Alright, siblings, here’s where I’m going with this: The fruits of the Spirit are love, joy, peace, forbearance, kindness, goodness, faithfulness, gentleness and self-control. These should be growing in our lives; we should see a greater harvest of these fruits each year. So why don’t we?

Why do we struggle with things like joy and self-control? Because it’s been far too long since we’ve allowed the farmer, our Father, to walk through and prune back or cut away those branches, those things in our lives, that aren’t producing good fruit.
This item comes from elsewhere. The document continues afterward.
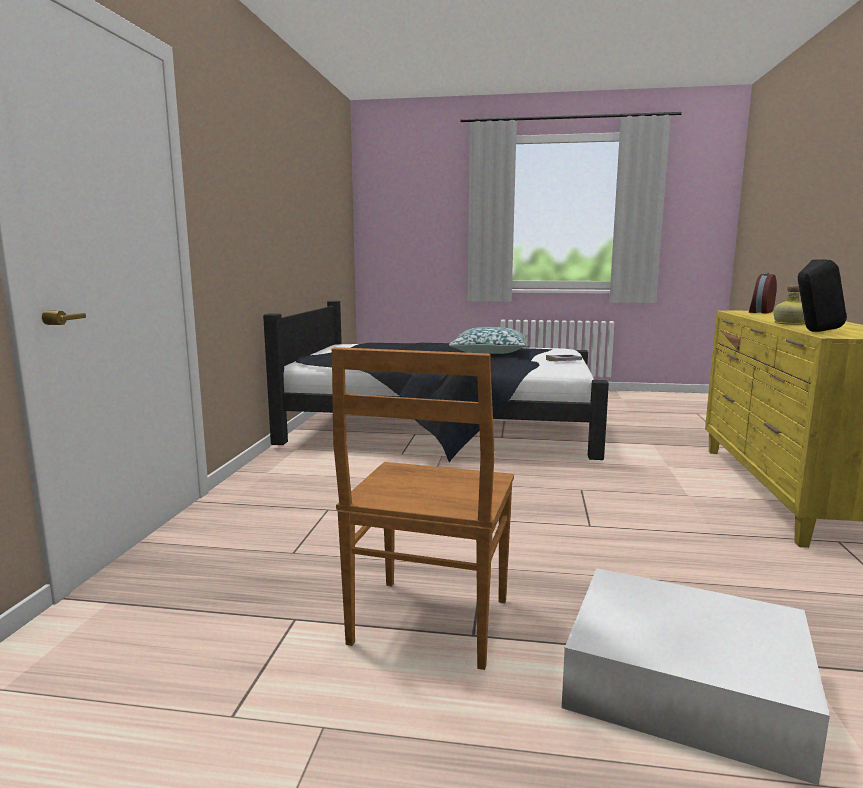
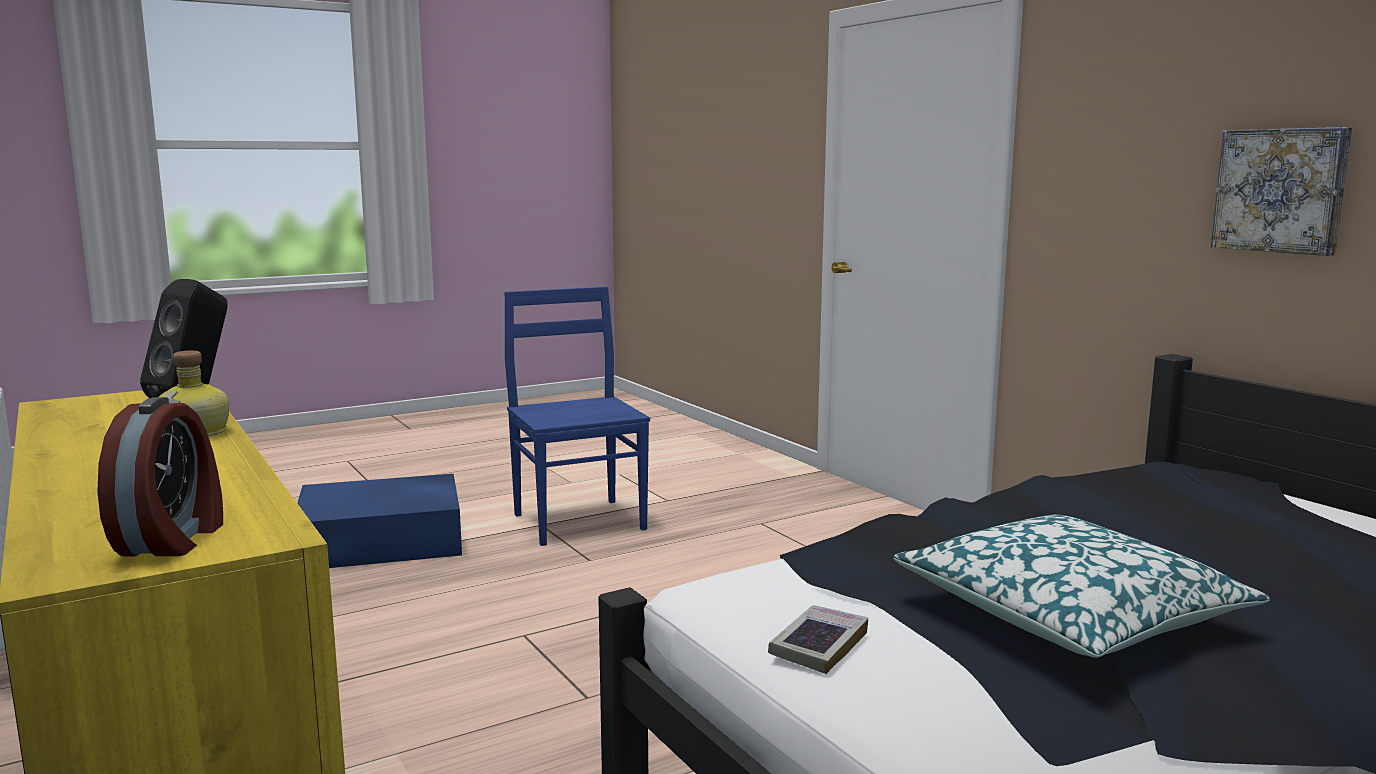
camera: 140 degrees right, 0 degrees up
brown chair [331,347,514,670] -> blue chair [504,287,650,546]
white storage box [562,568,830,785] -> blue storage box [297,474,462,568]
none -> picture [1211,127,1352,256]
We have convinced ourselves that we are fine the way we are; our good enough mentality allows us to look at a dried, shriveled, worm-infested crop and think, “Well, at least I’m producing fruit.” Nope! Not good enough! Not for the world we live in. It’s past time, in my own life, that I fully submit to the Will and the Word of God, that I measure my obedience against His plumb line rather than the line of “good enough” that the world so readily accepts. Salvation is mine; sanctification is a process (one that I think we all neglect). We have GOT to get SERIOUS about following Christ closely, about producing GOOD fruit.

Why am I so fired up about this? Because I have two daughters, 400+ students, and thousands of people in my own Jerusalem and fruit is not made to feed the tree from which it grows. Grapes don’t grow to feed the vine….Grapes don’t grow to feed the vine! The fruit God produces in us feeds others! Please let it be good fruit!

John 15:15 says “I am the vine; you are the branches. If a man remains in me and I in him, he will bear much fruit; apart from me you can do nothing.”